Die Mafia im Einsatz gegen Spielmanipulation
Besonderes Interesse hatte in diesem Kontext ein italienischer ehemaliger Boxer erregt, der mit seiner Ehefrau in Wien lebte. Von dort aus soll er in enger Abstimmung mit Schlüsselfiguren der neapolitanischen Camorra und der sizilianischen Cosa Nostra zwei erfolg- und sehr ertragreiche Wettseiten im Internet betrieben haben.
Besonders pikant: Der Mann hatte sich zuvor in der Öffentlichkeit als Verfechter eines „sauberen Spiels“ inszeniert und sich mit der europäischen Organisation „Federbet“ gegen Spielmanipulation starkgemacht.

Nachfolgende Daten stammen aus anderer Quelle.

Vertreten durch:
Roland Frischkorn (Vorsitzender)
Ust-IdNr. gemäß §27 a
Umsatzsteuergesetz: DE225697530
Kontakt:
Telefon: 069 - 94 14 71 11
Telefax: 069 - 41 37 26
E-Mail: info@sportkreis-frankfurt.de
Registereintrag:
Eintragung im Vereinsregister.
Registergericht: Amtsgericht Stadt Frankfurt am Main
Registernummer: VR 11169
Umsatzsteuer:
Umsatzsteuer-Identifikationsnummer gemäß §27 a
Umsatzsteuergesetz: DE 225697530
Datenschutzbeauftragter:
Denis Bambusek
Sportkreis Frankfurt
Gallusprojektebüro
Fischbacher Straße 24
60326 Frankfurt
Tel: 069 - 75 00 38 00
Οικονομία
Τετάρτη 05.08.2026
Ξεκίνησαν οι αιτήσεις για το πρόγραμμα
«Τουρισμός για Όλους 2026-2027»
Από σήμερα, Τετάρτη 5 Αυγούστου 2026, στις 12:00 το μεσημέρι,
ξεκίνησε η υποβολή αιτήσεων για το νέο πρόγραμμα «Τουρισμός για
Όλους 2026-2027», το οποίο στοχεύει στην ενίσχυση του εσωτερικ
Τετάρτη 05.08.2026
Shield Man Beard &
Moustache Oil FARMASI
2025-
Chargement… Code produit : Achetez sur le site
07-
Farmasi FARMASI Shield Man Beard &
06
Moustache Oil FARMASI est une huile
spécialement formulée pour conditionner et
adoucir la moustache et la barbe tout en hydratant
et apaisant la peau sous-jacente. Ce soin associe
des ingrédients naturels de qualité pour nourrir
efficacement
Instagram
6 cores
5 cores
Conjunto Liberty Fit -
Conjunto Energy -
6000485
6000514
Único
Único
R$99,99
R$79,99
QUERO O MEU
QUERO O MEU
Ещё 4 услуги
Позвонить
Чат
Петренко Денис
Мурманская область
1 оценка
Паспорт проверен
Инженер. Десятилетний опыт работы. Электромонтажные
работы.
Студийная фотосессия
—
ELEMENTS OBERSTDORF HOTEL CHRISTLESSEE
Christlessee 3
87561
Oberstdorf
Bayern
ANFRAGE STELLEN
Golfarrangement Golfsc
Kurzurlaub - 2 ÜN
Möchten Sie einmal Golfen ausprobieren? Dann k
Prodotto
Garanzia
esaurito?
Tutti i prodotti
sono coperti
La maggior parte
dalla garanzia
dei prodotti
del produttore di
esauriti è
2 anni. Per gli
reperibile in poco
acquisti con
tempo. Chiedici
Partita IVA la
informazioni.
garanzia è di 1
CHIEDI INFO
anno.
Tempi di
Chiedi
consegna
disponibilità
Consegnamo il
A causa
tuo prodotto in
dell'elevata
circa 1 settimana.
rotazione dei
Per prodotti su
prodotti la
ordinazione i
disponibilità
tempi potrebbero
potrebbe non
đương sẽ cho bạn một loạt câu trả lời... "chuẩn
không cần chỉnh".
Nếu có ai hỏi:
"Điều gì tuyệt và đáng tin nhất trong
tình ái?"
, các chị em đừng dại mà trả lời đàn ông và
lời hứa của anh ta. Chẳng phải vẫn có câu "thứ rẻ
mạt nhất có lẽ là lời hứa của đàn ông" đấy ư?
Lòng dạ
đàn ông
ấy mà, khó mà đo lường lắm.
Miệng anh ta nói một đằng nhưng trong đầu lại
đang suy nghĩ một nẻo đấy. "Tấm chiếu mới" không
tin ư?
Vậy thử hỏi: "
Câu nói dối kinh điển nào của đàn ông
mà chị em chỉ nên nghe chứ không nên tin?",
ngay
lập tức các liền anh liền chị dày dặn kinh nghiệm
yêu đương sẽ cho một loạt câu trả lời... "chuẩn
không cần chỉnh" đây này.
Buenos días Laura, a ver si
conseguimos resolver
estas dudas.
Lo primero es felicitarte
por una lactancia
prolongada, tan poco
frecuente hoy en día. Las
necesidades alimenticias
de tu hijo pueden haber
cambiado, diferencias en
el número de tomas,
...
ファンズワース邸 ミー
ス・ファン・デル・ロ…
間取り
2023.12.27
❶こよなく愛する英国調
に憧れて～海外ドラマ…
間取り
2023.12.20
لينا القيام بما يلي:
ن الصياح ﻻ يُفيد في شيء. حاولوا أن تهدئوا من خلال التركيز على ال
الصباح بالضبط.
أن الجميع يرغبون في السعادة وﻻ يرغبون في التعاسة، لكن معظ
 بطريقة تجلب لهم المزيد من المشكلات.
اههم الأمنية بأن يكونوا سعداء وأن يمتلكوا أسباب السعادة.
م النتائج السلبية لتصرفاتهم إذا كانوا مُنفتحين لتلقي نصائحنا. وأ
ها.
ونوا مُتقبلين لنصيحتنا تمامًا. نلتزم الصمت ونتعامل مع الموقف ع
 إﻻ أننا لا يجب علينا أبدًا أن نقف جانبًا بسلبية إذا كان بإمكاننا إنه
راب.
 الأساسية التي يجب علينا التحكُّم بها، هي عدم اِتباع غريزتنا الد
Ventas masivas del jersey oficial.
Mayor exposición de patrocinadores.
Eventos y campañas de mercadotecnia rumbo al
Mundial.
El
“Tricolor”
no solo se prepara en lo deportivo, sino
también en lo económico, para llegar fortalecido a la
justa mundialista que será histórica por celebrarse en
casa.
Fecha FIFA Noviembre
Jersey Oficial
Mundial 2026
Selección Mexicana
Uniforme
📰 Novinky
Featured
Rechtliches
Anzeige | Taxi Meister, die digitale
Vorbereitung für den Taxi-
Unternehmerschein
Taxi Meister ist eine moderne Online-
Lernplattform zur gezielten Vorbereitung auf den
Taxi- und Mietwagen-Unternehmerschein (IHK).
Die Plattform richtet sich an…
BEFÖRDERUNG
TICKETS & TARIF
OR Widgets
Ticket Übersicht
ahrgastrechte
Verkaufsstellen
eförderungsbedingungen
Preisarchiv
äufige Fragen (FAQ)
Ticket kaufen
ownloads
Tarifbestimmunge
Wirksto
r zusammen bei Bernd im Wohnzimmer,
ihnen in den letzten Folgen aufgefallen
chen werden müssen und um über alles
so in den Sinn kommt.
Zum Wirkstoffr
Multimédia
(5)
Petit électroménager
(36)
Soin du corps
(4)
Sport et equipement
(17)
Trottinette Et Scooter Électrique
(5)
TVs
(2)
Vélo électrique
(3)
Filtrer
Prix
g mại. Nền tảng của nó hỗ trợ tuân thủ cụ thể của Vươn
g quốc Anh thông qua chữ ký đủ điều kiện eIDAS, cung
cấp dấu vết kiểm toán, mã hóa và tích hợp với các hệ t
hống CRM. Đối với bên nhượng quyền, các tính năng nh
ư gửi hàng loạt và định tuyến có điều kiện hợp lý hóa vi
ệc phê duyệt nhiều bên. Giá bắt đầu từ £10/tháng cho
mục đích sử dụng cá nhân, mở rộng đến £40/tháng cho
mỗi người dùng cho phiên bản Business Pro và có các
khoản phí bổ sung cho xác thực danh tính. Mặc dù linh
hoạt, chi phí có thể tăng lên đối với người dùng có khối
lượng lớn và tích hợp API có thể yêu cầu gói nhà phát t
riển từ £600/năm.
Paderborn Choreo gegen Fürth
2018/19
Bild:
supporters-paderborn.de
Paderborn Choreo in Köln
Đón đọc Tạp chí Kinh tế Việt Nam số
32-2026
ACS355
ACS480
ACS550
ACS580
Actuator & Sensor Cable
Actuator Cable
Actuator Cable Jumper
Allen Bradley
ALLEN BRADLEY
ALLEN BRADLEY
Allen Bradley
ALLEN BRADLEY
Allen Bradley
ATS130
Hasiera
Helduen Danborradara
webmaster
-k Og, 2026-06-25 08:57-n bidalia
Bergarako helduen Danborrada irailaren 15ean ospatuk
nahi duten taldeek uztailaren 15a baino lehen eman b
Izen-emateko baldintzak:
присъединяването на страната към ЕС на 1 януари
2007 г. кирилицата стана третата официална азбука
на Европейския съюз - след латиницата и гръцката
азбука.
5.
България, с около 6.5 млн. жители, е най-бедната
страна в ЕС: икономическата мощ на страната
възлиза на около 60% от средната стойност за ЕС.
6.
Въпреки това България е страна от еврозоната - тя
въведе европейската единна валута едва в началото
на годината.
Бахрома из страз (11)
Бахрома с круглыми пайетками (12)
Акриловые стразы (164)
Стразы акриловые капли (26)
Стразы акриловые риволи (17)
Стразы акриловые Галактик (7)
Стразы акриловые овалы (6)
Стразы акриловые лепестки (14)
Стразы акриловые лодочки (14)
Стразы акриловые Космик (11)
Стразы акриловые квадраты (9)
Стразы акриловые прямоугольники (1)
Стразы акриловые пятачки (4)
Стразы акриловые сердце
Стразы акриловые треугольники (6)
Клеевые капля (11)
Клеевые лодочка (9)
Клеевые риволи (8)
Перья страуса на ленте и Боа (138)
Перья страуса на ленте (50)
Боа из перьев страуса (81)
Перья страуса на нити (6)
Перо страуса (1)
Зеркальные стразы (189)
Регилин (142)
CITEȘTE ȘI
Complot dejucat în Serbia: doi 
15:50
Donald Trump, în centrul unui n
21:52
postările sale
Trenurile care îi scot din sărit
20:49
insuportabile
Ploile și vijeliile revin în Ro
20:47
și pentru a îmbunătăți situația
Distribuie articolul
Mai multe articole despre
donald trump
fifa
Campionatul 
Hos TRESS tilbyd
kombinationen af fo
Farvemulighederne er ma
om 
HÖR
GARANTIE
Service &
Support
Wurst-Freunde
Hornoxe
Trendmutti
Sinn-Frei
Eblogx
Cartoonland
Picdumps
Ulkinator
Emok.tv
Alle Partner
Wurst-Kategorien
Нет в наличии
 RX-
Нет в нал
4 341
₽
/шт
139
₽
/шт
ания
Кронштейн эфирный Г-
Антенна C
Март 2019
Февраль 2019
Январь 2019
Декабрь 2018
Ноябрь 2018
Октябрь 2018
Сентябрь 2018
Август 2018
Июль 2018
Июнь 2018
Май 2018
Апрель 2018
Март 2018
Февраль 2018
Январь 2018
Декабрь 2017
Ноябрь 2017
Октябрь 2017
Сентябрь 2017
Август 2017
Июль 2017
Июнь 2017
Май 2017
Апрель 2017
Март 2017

Der Ex-Sportler wurde von den Behörden gefasst, als er sich auf Besuch in Italien befand, die Frau ist nach Angaben der „Presse“ noch flüchtig.
Geldwäsche: Unkompliziert und effektiv
Auch zwei Baustoffbetriebe im Wiener Bankenviertel konnten im Zuge der Ermittlungen als Außenposten der italienischen Mafia identifiziert werden: Beide handelten mit Metall und machten gute Umsätze. Einziges Problem: Der Besitzer der beiden Unternehmen besaß das Material, für dessen Verkauf er aus Italien bezahlt wurde, gar nicht und konnte es somit auch nicht verkaufen.
Stattdessen flossen über sein Firmenkonto Gelder der kalabrischen ’Ndrangheta, die in der Folge über weitere Scheinfirmen oder real existierende Unternehmen nach Italien zurückgingen. Ein klassisches Vorgehen bei der Geldwäsche.
1,5 Millionen Euro in bar
Geschäfte übers Internet: Auch die Mafia bleibt nicht analog (Quelle:maxpixel.net/licensed under CC0)
Nicht weniger typisch gestaltete sich ein Fall aus dem Jahr 2015 im österreichischen Baden: Ein hochrangiges Mitglied der ‘Ndrangheta hatte eine Villa für seine Frau gekauft. Den Kaufpreis von 1,5 Millionen Euro beglich der Mann in bar, es folgte eine Renovierung der Immobilie für weitere 1,5 Millionen Euro.
Das Beeindruckende in den Fällen, die immer wieder auch aus Österreich bekannt werden, wie der des Gesuchten, der den Fahndern ins Netz ging, als er auf einem Fahrrad in der Wiener Innenstadt unterwegs war, wo er seine Frau zum Geburtstag besucht hatte, ist die Anpassungsfähigkeit der Mafia.
Die Mafia und die Online-Wetten: Man geht mit der Zeit
Es geht nur noch selten darum, öffentlichkeitswirksam für Angst und Schrecken zu sorgen. Zwar prägen Erpressung, Drogen- und Menschenhandel noch immer das Portfolio der ehrenwerten Gesellschaft, doch man geht mit der Zeit und bleibt immer öfter unter dem Radar der Sicherheitsorgane, wie ein Ermittler der österreichischen „Presse“ verriet:
Onlinewetten bringen inzwischen fast so viel Geld ein wie der Handel mit Kokain
Tatsächlich ist es für die internationalen Fahnder nur schwer möglich, das dichtgewebte Netz von Online-Wettangeboten, Scheinfirmen, Betrug und Spielmanipulation zu durchdringen, geschweige denn, den Sumpf komplett auszutrocknen.
Gerade uneinheitliche und durchlässige Regelungen zur Lizensierung von Online-Anbietern machen es Usern und Ermittlern schwer nachzuvollziehen, welche Angebote seriös und welche Teil des organisierten Verbrechens sind. Bei welchen das Verlieren des Einsatzes ein Risiko und bei welchen der garantierte Ausgang.